This year the Halloween costumes were in my local store at pretty much the same time as the school supplies. The first time I saw them I panicked – is it that time already? Man, I better pick up the kids’ costumes before they all get picked over! Picked over? It was barely September for goodness sakes!

I used to pat myself on the back whenever I was (surprisingly) organized enough to have clothes purchased and ready in advance of the changing seasons. Now, however, it seems that I’m now expected to be two seasons ahead and have the super hero ability to be able to predict what clothing and shoe sizes my kids are going to be six months from now.

Looking for a winter jacket in November? Too late, all that’s left in stores are extra small or extra large – and both in colours that the kids won’t go anywhere near. Forget that it’s still Fall outside – don’t even bother asking the cashier if they have any more sizes in the back, he’ll look at you as if you just asked him to sew you one from scratch. Apparently the time to buy winter clothes is four months before you’re actually going to wear them.

Looking for a bathing suit in June? Nope, they’re pretty much all gone by mid-April. I live north of the Great Lakes – no one here is wearing a bathing suit in April!!

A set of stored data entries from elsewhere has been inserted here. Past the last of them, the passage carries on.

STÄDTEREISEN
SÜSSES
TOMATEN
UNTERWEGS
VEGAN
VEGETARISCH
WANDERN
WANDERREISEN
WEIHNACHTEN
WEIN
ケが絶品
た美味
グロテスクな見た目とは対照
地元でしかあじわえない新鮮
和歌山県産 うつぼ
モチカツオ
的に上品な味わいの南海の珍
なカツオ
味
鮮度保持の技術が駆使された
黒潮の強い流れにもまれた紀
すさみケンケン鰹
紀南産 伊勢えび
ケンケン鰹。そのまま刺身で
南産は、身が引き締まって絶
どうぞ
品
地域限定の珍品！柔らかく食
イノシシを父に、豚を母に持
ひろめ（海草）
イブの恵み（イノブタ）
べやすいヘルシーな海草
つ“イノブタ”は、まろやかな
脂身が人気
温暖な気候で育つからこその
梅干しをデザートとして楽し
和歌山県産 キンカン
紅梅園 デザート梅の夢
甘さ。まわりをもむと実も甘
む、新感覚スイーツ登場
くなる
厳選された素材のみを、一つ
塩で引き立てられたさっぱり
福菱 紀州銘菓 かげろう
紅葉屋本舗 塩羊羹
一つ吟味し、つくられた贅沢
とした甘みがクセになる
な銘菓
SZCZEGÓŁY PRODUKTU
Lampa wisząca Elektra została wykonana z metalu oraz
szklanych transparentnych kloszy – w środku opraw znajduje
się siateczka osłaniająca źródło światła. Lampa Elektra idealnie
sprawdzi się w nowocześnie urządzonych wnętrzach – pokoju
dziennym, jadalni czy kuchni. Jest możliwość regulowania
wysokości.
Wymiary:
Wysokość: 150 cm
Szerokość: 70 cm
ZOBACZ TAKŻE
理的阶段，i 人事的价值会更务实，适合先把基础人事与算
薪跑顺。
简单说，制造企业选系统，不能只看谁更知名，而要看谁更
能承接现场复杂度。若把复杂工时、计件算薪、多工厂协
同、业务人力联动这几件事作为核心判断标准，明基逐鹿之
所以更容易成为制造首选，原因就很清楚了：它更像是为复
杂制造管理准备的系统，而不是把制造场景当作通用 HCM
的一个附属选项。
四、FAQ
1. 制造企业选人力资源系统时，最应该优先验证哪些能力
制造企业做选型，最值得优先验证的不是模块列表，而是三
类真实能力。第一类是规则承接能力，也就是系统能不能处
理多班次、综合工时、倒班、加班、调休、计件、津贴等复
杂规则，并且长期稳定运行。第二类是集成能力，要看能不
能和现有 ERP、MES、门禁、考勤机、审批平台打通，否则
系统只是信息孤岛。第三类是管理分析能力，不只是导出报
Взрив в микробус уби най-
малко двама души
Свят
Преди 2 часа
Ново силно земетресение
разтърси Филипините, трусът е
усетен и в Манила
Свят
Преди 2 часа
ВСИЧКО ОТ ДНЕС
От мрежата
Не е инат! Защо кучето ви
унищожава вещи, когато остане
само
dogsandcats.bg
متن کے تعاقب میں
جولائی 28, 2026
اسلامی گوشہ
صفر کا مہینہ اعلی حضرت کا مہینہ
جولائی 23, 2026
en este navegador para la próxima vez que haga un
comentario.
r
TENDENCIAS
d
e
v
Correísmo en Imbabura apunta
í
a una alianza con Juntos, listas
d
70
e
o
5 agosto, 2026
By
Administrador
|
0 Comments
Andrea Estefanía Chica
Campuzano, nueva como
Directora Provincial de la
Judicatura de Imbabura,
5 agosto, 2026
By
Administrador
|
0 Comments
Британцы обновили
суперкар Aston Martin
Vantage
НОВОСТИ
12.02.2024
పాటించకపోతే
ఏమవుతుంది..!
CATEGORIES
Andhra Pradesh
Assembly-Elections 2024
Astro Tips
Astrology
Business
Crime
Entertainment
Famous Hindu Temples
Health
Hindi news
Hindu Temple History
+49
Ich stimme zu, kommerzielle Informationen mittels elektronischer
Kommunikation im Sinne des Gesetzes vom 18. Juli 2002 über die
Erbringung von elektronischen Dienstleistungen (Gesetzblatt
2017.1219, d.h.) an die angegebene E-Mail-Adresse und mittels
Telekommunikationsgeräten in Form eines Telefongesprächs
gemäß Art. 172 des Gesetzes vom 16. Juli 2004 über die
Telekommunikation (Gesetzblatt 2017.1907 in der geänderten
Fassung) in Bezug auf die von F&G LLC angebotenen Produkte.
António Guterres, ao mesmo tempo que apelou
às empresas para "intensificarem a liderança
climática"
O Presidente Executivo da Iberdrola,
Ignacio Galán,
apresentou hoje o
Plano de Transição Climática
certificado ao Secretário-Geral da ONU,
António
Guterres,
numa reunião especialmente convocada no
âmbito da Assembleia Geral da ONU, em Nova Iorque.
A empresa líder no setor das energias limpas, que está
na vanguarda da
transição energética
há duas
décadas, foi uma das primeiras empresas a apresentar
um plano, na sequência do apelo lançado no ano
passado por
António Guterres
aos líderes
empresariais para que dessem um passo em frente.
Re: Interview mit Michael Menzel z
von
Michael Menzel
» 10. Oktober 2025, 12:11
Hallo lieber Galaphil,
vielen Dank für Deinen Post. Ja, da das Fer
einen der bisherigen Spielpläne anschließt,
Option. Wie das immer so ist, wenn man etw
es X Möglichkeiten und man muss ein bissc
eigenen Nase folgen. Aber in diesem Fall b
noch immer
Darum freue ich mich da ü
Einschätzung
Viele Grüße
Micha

My local home decor store was fully decked out for Christmas more than two weeks ago; complete with four themed trees and miles and miles of little twinkly lights. What ever happened to waiting until December? Or forget December, what ever happened to waiting until Halloween was done?

I had to send my husband to Costco at the beginning of September to buy new Christmas garlands because I knew they would be gone in less than a week. When he arrived back from his errand he informed me he got the last two. For real. Then I had to find room to stash them in the garage for two and a half months, waiting for it to actually be Christmas time.

I get stressed every time I go shopping now, feeling horribly behind before I even get started. What an awful mother I must be if I left buying winter boots until October. What ever made me think that was an okay thing to do?

It’s November and I haven’t finished my Christmas shopping yet? I’ll never get it done in time now! Is it any wonder that I’m usually tired of the holidays long before they even arrive? Am I the only one who thinks it’s wrong to drink eggnog while wearing shorts and a tank top? How special are the decorations, music and cookies, when you have them for two months instead of just a couple of weeks? By the time December 25 finally rolls around I just want to pack it all away and be rid of the whole thing.

And when I finally get the last box of decorations packed away I will (mistakenly) think I can relax for a month or so.

That is until my next trip to the store reveals that the Easter baskets, patio sets and flip flops are now on clearance.